Ante la presencia de nuestra Reina huyen los
rebeldes. Si en la hora de nuestra muerte tenemos a María de nuestra parte,
¿qué podemos temer de todos los enemigos del infierno? David, temiendo las
angustias de la muerte, se reconfortaba con la muerte del futuro Redentor y con
la intercesión de la Virgen Madre: “Aunque camine por medio de las sombras de
la muerte, tu vara y tu cayado me consuelan” (Sal 22, 4). Explica el cardenal
Hugo que por el báculo se ha de entender el madero de la cruz, y por la vara la
intercesión de la Virgen, que fue la vara profetizada por Isaías: “Se alzará
una vara del tronco de José y de su raíz brotará una flor” (Is 9, 1). Esta
divina Madre es aquella poderosa vara con la que se vence la furia de los
enemigos infernales. Así nos anima san Antonino, diciendo: “Si
María está con nosotros,
¿quién contra nosotros?”
Al P. Manuel Padial, jesuita, se le apareció
la Virgen en la hora de la muerte y le dijo, animándole: “Ha llegado la hora en
que los ángeles, congratulándose contigo, te dicen: ¡Felices trabajos y bien
pagadas mortificaciones!” Y vio un ejército de demonios que huían desesperados,
gritando: “No podemos nada contra la sin mancha que lo defiende”. De modo
semejante, el P. Gaspar Ayewod fue asaltado en la hora de la muerte por los
demonios con una fuerte tentación contra la fe. Al punto se encomendó a la
Virgen, y se le oyó exclamar: “¡Gracias, María, porque has venido en mi ayuda!”

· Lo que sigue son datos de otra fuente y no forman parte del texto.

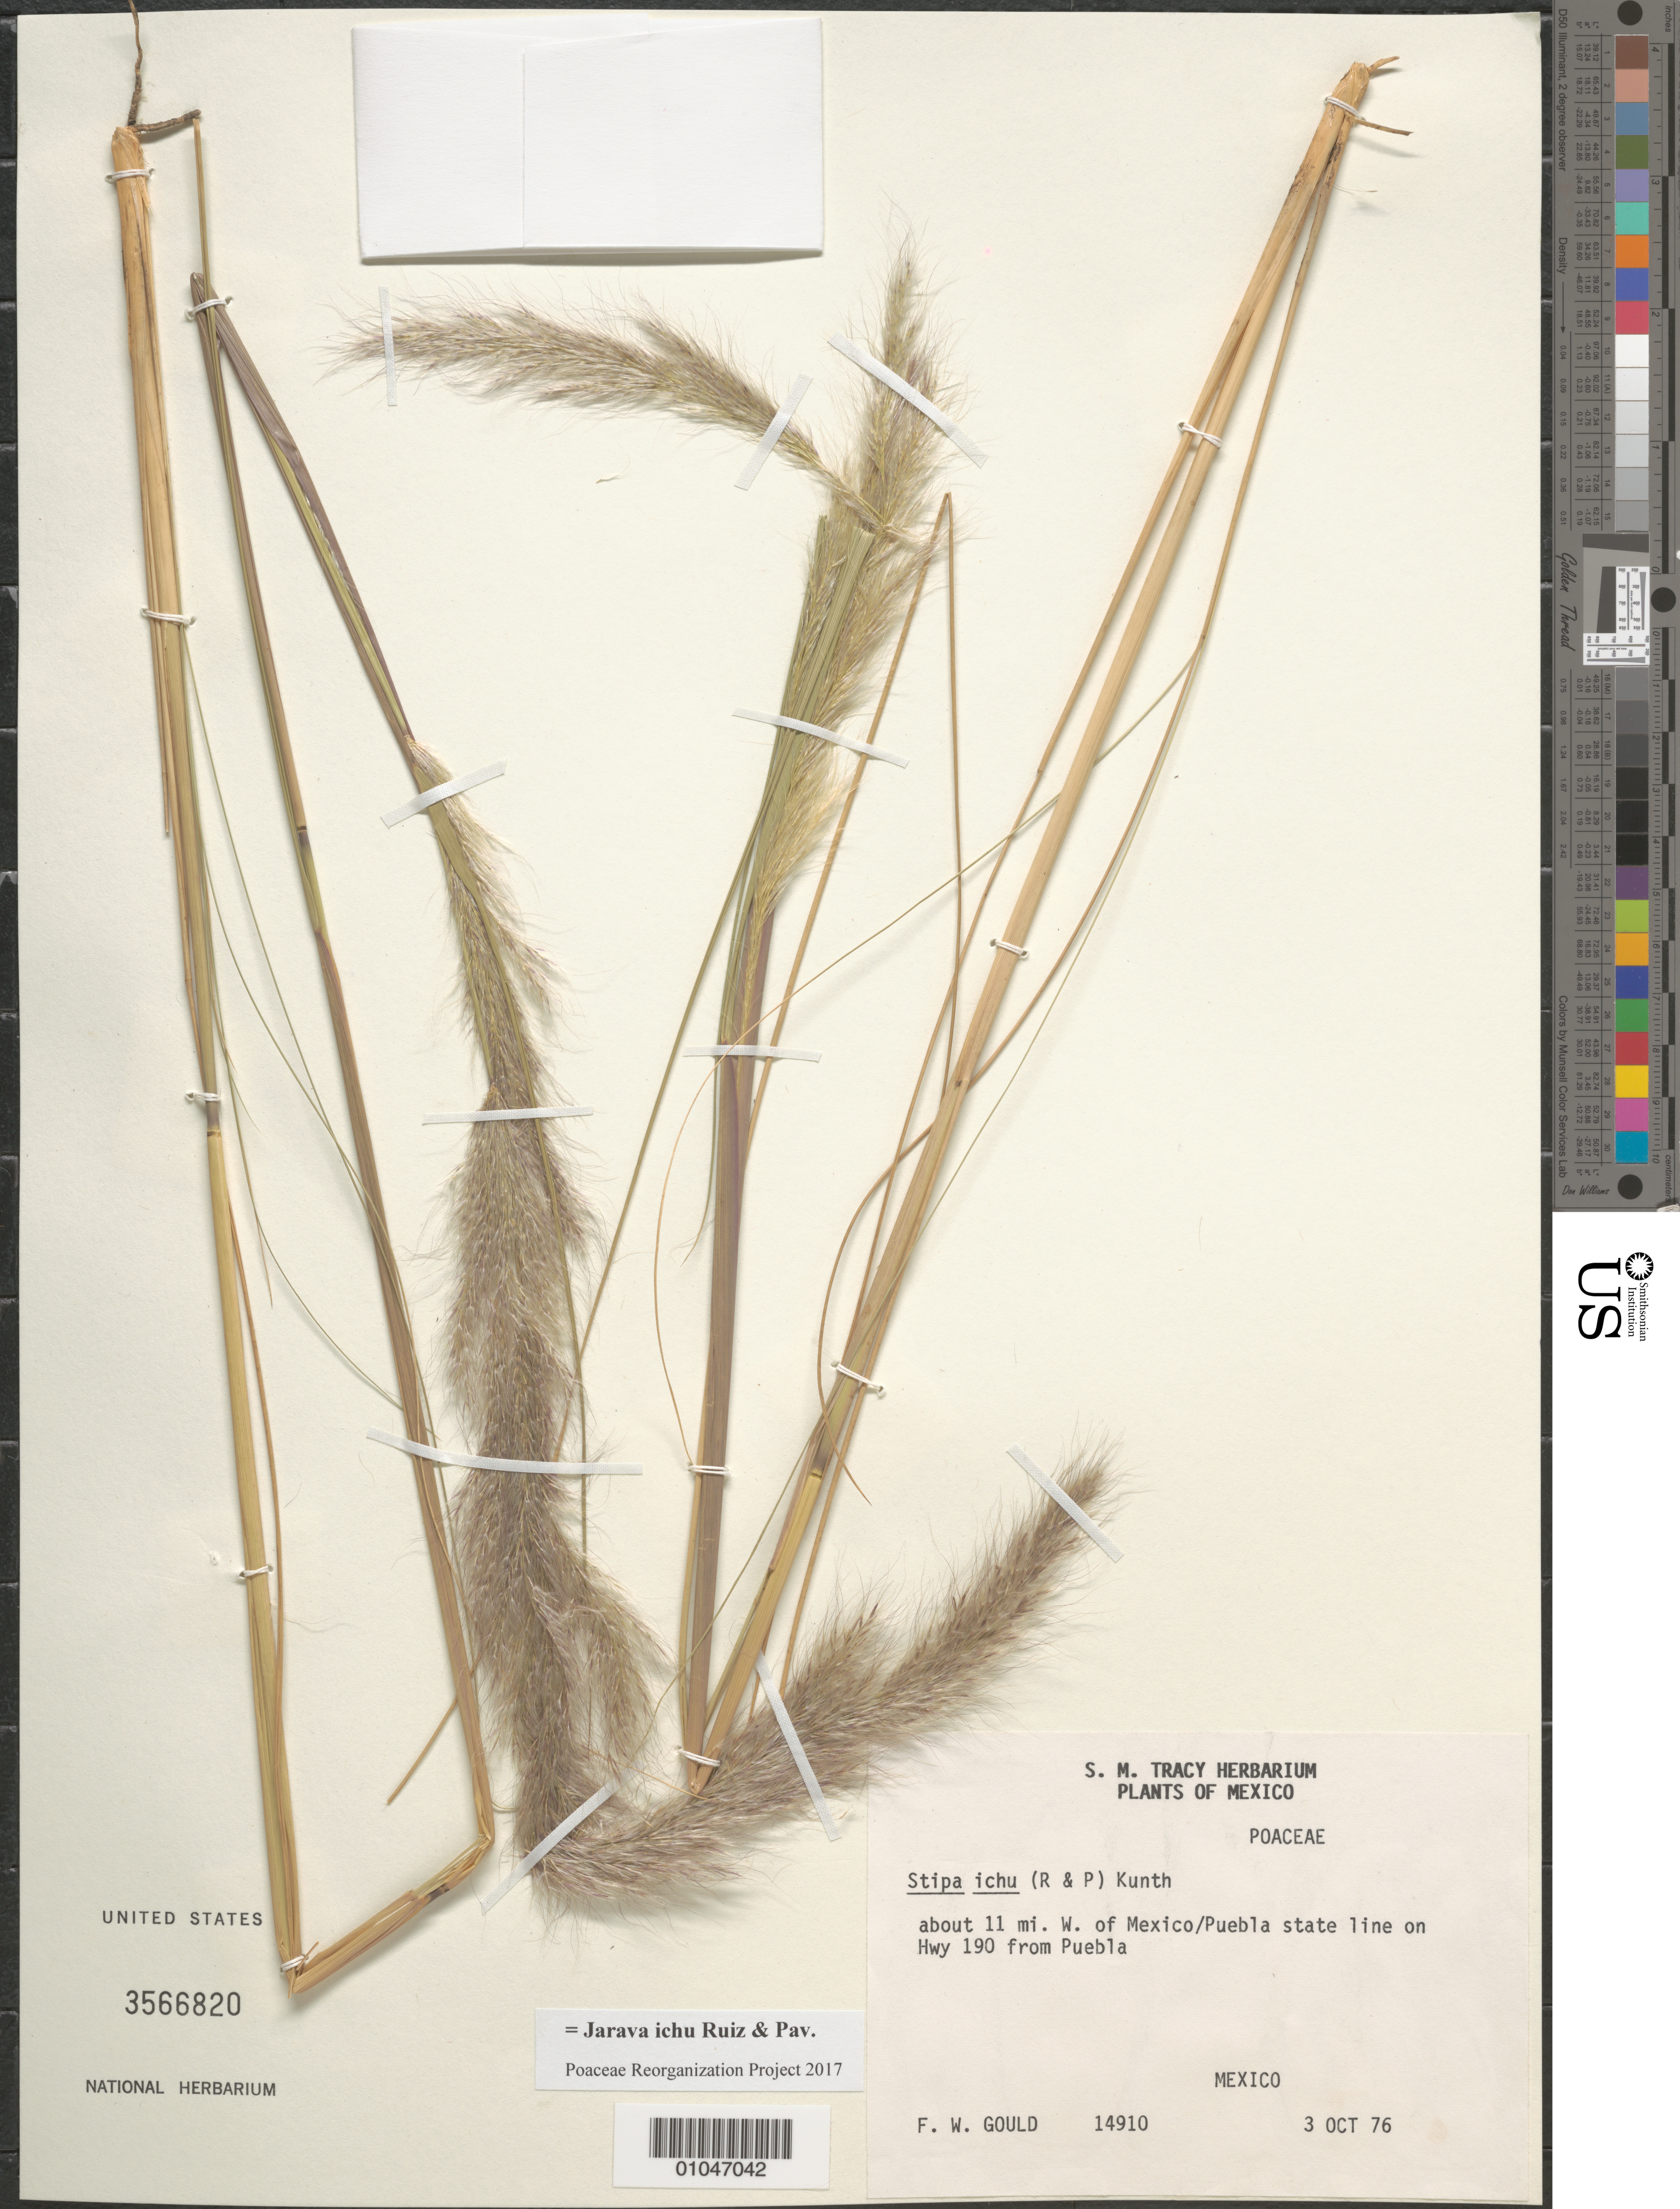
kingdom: Plantae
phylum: Tracheophyta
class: Liliopsida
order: Poales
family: Poaceae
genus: Jarava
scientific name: Jarava ichu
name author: Ruiz & Pav.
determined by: Poaceae Reorganization Project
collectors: F. W. Gould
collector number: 14910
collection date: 1976-10-03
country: México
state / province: Mexico / Puebla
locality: About 11 mi W of Mexico/Puebla state line on Hwy 190 from Puebla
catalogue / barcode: US 3566820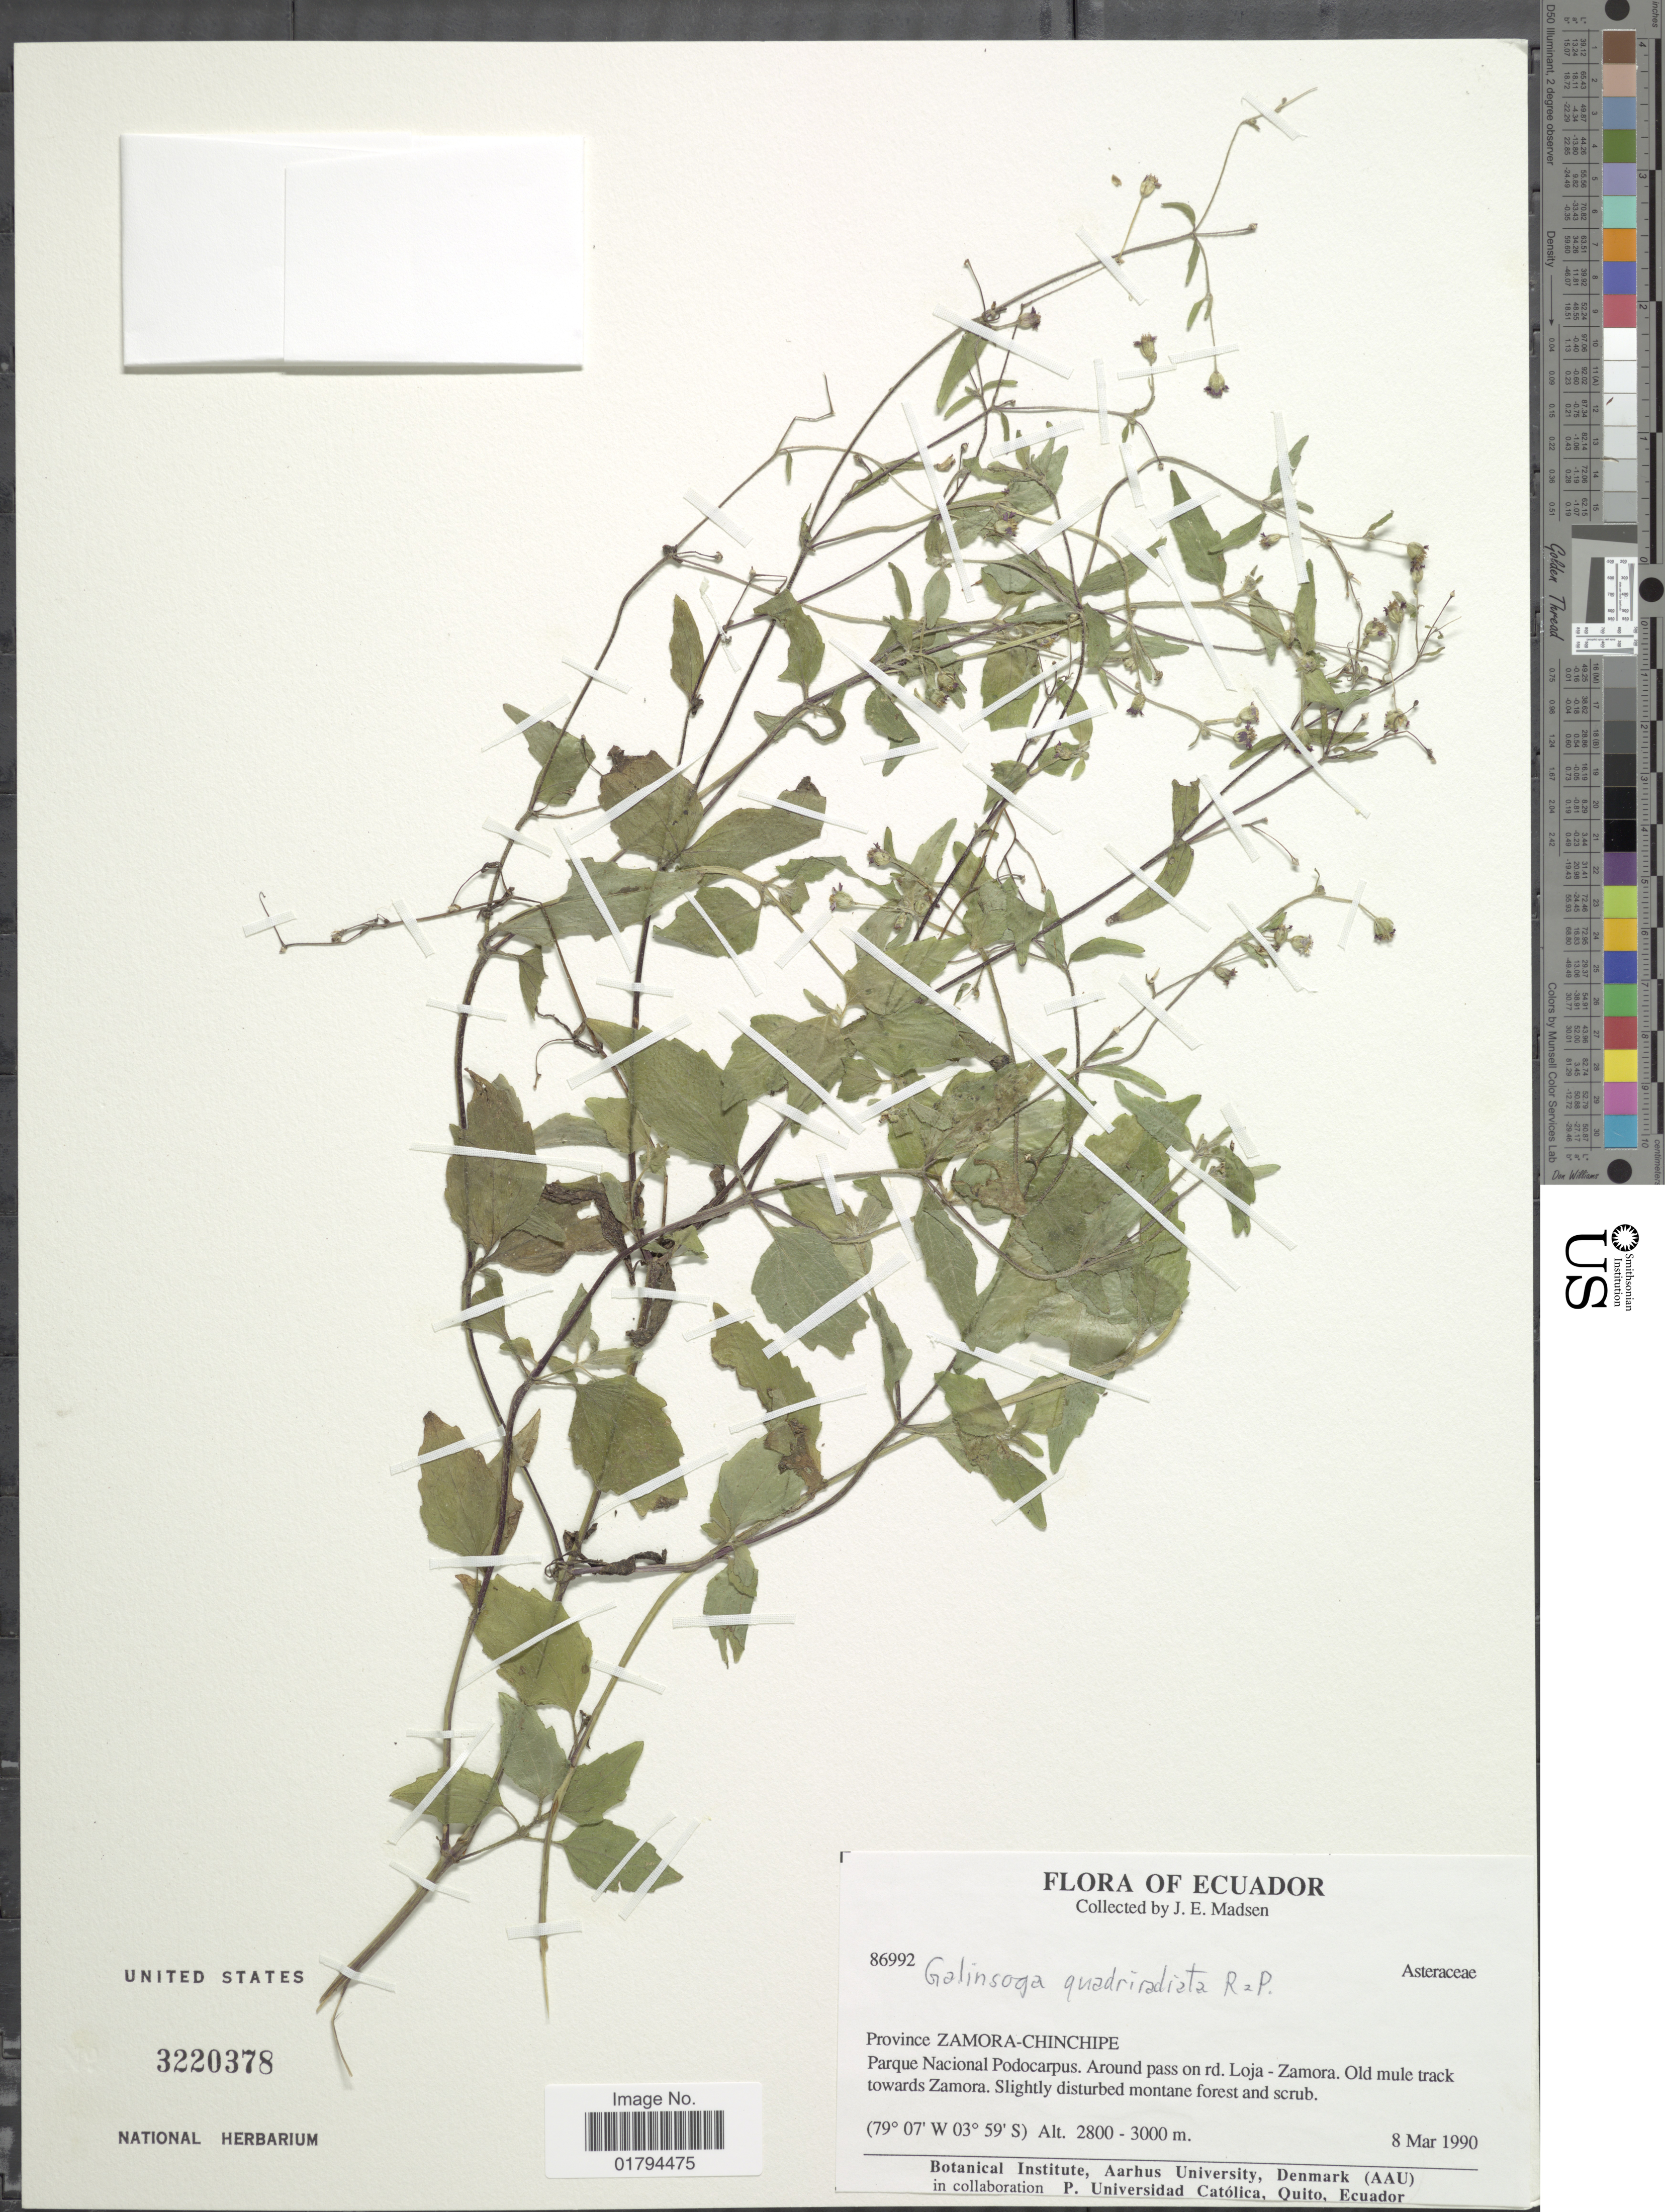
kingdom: Plantae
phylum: Tracheophyta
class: Magnoliopsida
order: Asterales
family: Asteraceae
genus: Galinsoga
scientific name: Galinsoga quadriradiata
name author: Ruiz & Pav.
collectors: J. E. Madsen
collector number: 86992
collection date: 1990-03-08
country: Ecuador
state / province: Zamora-Chinchipe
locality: Parque Nacional Podocarpus, Around pass on rd. Loja-Zamora. Old mule track towards Zamora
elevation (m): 2800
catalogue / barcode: US 3220378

María manda en auxilio de sus siervos a la
hora de la muerte, dice san Buenaventura, al arcángel san Miguel, príncipe de
la milicia celestial, y a legiones de ángeles para que lo defiendan de las
asechanzas de Satanás y reciban y lleven en triunfo al cielo las almas de
quienes de continuo se han encomendado a su intercesión.